Document extract:
====

Never mind the bollocks…
here’s the archaeology of the sex pistols!
Contemporary archaeologist John Schofield, famed for other art/archaeology interventions such as ‘the Van’ (a full body strip of a site transit van including environmental assessment of the gunk from down the back of the seats) has pogoed into the latest issue of Antiquity with a curled lip and surly attitude.
In an exclusive extract reprinted here, Antiquity – the staid archaeological journal and anti-punk equivalent of the Bill Grundy show – began the interview ever so slightly, hiccup, drunk…
Antiquity: They are contemporary archaeologists. The new craze, they tell me. Their heroes? Not the nice, clean Processualists – the Binfords; the Renfrews. You see they are as drunk as I am… they are clean by comparison. They’re a group called The Sex Pistols’ Archaeologists, and I am surrounded by all of them…
Antiquity: I am told that that you’ve received a grant of forty thousand pounds to do this work. Doesn’t that seem, er, to be slightly opposed to contemporary archaeology’s anti-materialistic view of life?

====

Apply what you read:
A. From the Sex Pistols archaeology piece, write out the passage starting at the words "In an exclusive" and ending after the words "view of life?".
B. Using the Sex Pistols archaeology piece, answer yes or no to each statement and quote the words that decide it. (i) John Schofield's piece appeared in the latest issue of Antiquity. (ii) The grant mentioned in the interview was fifty thousand pounds. (iii) The interviewer names the Binfords and the Renfrews as the archaeologists' heroes.
The rows are not needed for anything here.

Data section:
====

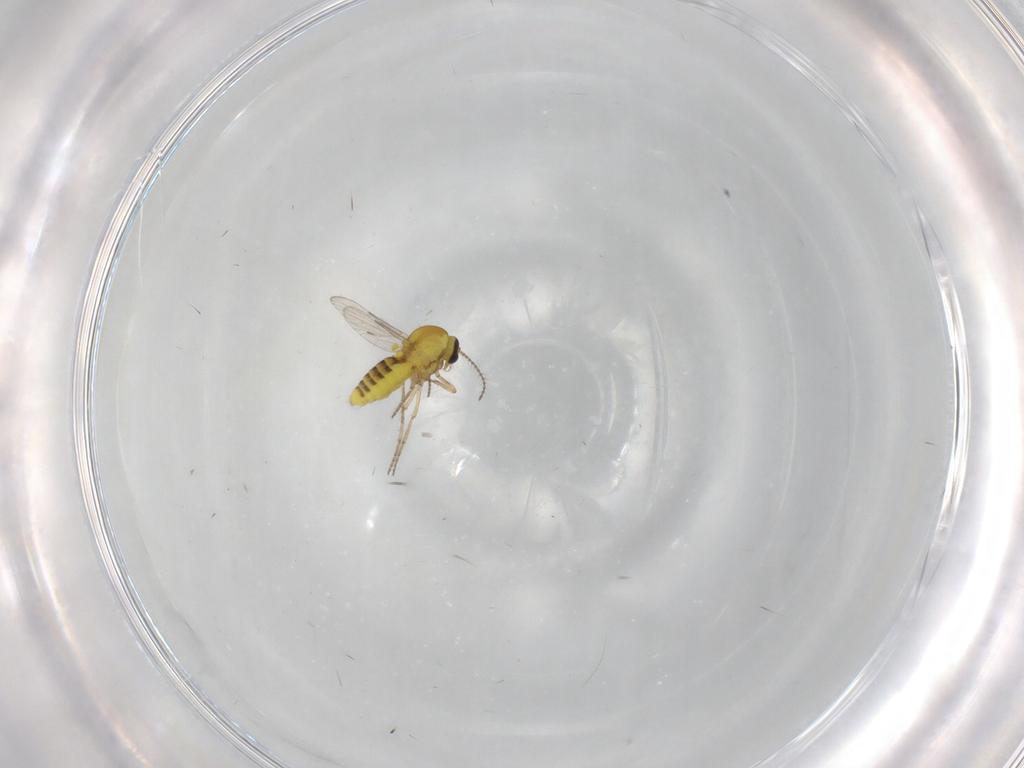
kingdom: Animalia
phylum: Arthropoda
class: Insecta
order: Diptera
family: Ceratopogonidae
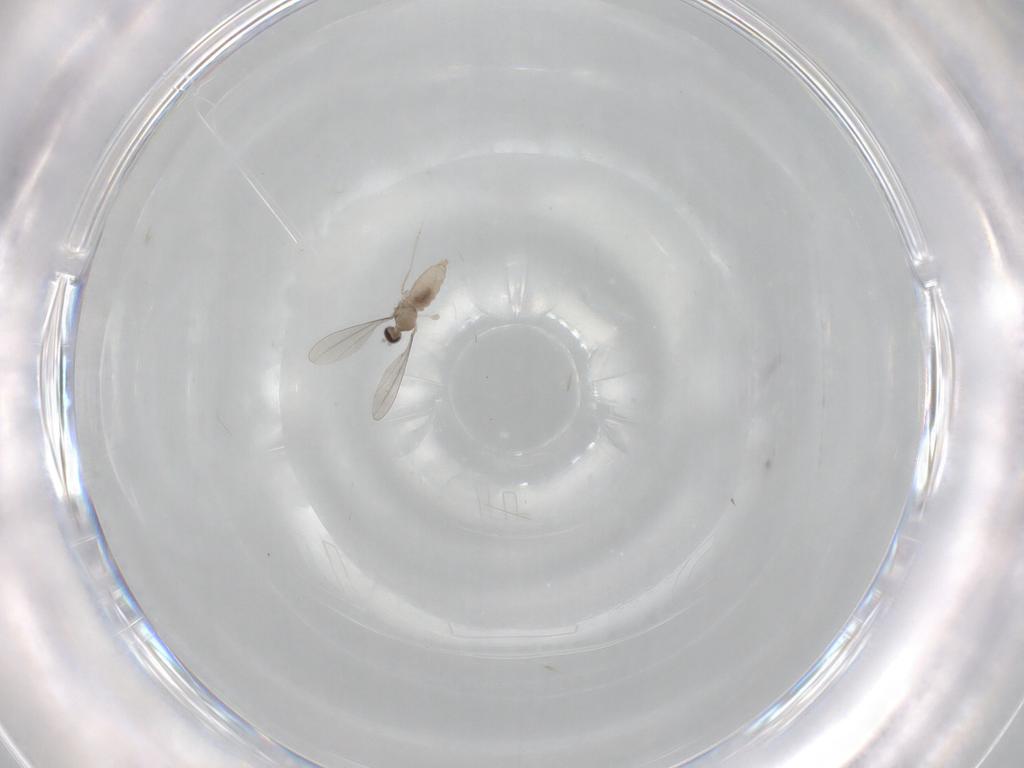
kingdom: Animalia
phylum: Arthropoda
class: Insecta
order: Diptera
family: Cecidomyiidae
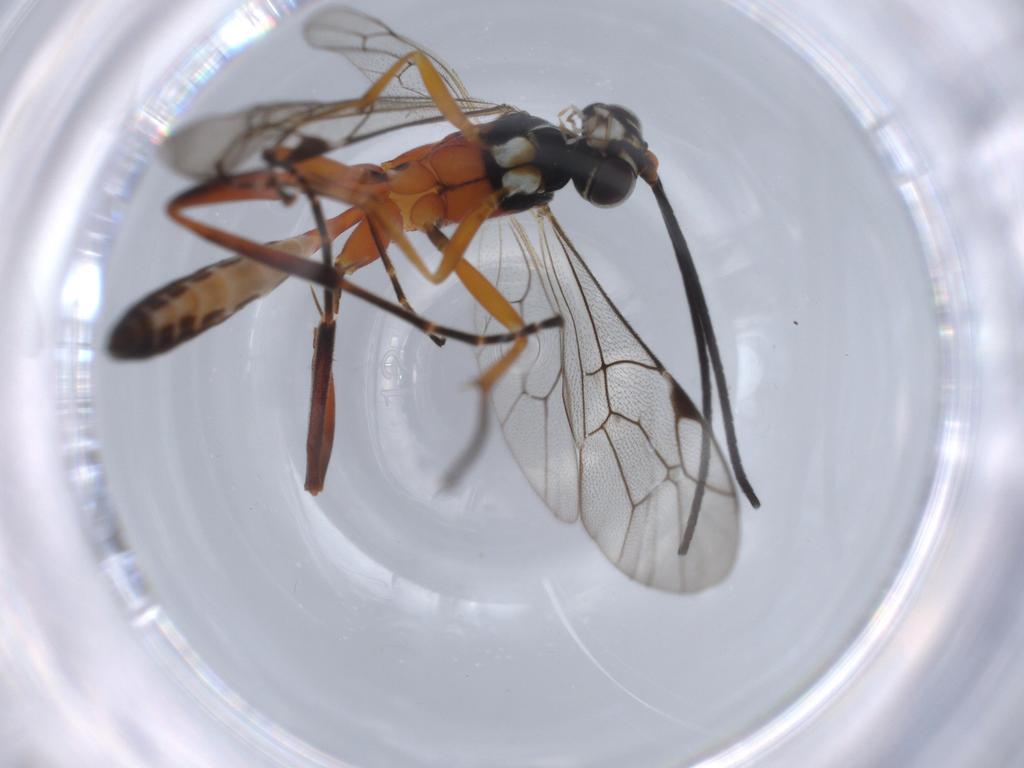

====

Answers for the tasks:
A.
In an exclusive extract reprinted here, Antiquity – the staid archaeological journal and anti-punk equivalent of the Bill Grundy show – began the interview ever so slightly, hiccup, drunk…
Antiquity: They are contemporary archaeologists. The new craze, they tell me. Their heroes? Not the nice, clean Processualists – the Binfords; the Renfrews. You see they are as drunk as I am… they are clean by comparison. They’re a group called The Sex Pistols’ Archaeologists, and I am surrounded by all of them…
Antiquity: I am told that that you’ve received a grant of forty thousand pounds to do this work. Doesn’t that seem, er, to be slightly opposed to contemporary archaeology’s anti-materialistic view of life?

B.
(i) Yes: "has pogoed into the latest issue of Antiquity"
(ii) No: "a grant of forty thousand pounds"
(iii) No: "Their heroes? Not the nice, clean Processualists – the Binfords; the Renfrews."